Instructions:
**1)** Please reproduce the passage on West Bank population counts between "Great, then perhaps" and "of Statistics (PCBS).", inclusive.
**2)** In the passage on West Bank population counts, which organization does the Israeli Central Bureau of Statistics refer you to?
**3)** Translate this sentence from the passage on West Bank population counts into Spanish: "Actually getting a head count for West Bank Palestinians from the Government of Israel, or its many intelligence agencies, is exceedingly difficult."

Source document:
○ ○ ○

Great, then perhaps someone in the IDF, Shin Bet, Mossad, or Unit 8200 could tell me how many Palestinians there are in the West Bank. Determining this may not be as glamorous as cataloguing what Bashar Assad had for breakfast this morning by way of satellite imagery. Still, I would contend that knowing how many West Bank Palestinians we must contend with is considerably more important for the security and future of what Moshe Dayan referred to as the 3rd Temple – the State of Israel.

Actually getting a head count for West Bank Palestinians from the Government of Israel, or its many intelligence agencies, is exceedingly difficult. The Army will refer you to the Civil Administration, which will refer you to the Israeli government, which will refer you to the Israeli Central Bureau of Statistics, which will refer you to the Palestinian Central Bureau of Statistics (PCBS).

Of course, the PCBS, having for years grossly inflated Palestinian demographics as a political weapon in the Arab conflict with Israel, is an organization greatly lacking in credibility, to put it mildly. As Michael Rubin neatly summarized in Commentary, the PCBS “isn’t allowed to report Palestinian emigration, double-counts Jerusalem (which is also counted by Israel), and has made revisions at the request of the Palestinian leadership when the population in Jerusalem, for example, was found to have declined. The error today may exceed one million people throughout areas claimed by the Palestinian Authority.”

○ ○ ○

Dataset items:
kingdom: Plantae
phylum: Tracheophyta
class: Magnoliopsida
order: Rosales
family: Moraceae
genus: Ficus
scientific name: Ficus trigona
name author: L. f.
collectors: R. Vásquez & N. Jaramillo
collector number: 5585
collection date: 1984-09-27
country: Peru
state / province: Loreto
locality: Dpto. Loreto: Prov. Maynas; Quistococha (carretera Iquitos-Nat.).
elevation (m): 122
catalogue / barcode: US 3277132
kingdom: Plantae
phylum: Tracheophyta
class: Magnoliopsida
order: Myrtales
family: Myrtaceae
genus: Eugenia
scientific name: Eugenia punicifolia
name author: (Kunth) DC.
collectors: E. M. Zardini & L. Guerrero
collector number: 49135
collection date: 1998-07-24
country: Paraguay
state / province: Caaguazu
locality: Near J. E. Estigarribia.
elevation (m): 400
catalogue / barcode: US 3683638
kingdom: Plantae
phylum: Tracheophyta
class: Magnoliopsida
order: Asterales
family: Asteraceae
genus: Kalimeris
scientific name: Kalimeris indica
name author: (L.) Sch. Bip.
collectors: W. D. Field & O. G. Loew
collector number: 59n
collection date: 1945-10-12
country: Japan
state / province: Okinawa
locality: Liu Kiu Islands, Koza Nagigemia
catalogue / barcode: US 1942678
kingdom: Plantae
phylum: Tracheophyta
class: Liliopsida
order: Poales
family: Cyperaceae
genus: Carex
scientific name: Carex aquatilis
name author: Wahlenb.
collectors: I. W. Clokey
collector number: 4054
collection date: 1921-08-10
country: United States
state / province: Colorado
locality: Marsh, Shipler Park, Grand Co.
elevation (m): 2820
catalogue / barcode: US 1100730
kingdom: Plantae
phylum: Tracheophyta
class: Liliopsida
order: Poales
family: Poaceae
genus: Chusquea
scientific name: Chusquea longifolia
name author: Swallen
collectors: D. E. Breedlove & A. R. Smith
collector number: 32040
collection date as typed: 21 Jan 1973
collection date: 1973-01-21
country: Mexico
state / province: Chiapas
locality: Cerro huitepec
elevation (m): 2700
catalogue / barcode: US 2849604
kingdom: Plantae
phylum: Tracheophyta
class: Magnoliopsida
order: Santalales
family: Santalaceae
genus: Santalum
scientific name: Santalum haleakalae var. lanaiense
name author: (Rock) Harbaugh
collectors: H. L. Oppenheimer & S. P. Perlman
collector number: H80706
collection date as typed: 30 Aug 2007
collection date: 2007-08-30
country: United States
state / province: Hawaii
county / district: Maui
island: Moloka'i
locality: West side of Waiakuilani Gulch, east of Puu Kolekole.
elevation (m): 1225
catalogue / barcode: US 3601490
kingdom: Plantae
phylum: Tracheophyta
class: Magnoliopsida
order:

○ ○ ○

Results:
**1)**
Great, then perhaps someone in the IDF, Shin Bet, Mossad, or Unit 8200 could tell me how many Palestinians there are in the West Bank. Determining this may not be as glamorous as cataloguing what Bashar Assad had for breakfast this morning by way of satellite imagery. Still, I would contend that knowing how many West Bank Palestinians we must contend with is considerably more important for the security and future of what Moshe Dayan referred to as the 3rd Temple – the State of Israel.

Actually getting a head count for West Bank Palestinians from the Government of Israel, or its many intelligence agencies, is exceedingly difficult. The Army will refer you to the Civil Administration, which will refer you to the Israeli government, which will refer you to the Israeli Central Bureau of Statistics, which will refer you to the Palestinian Central Bureau of Statistics (PCBS).

**2)** The Palestinian Central Bureau of Statistics (PCBS).

**3)** Obtener realmente un recuento de los palestinos de Cisjordania por parte del Gobierno de Israel, o de sus numerosas agencias de inteligencia, es sumamente difícil.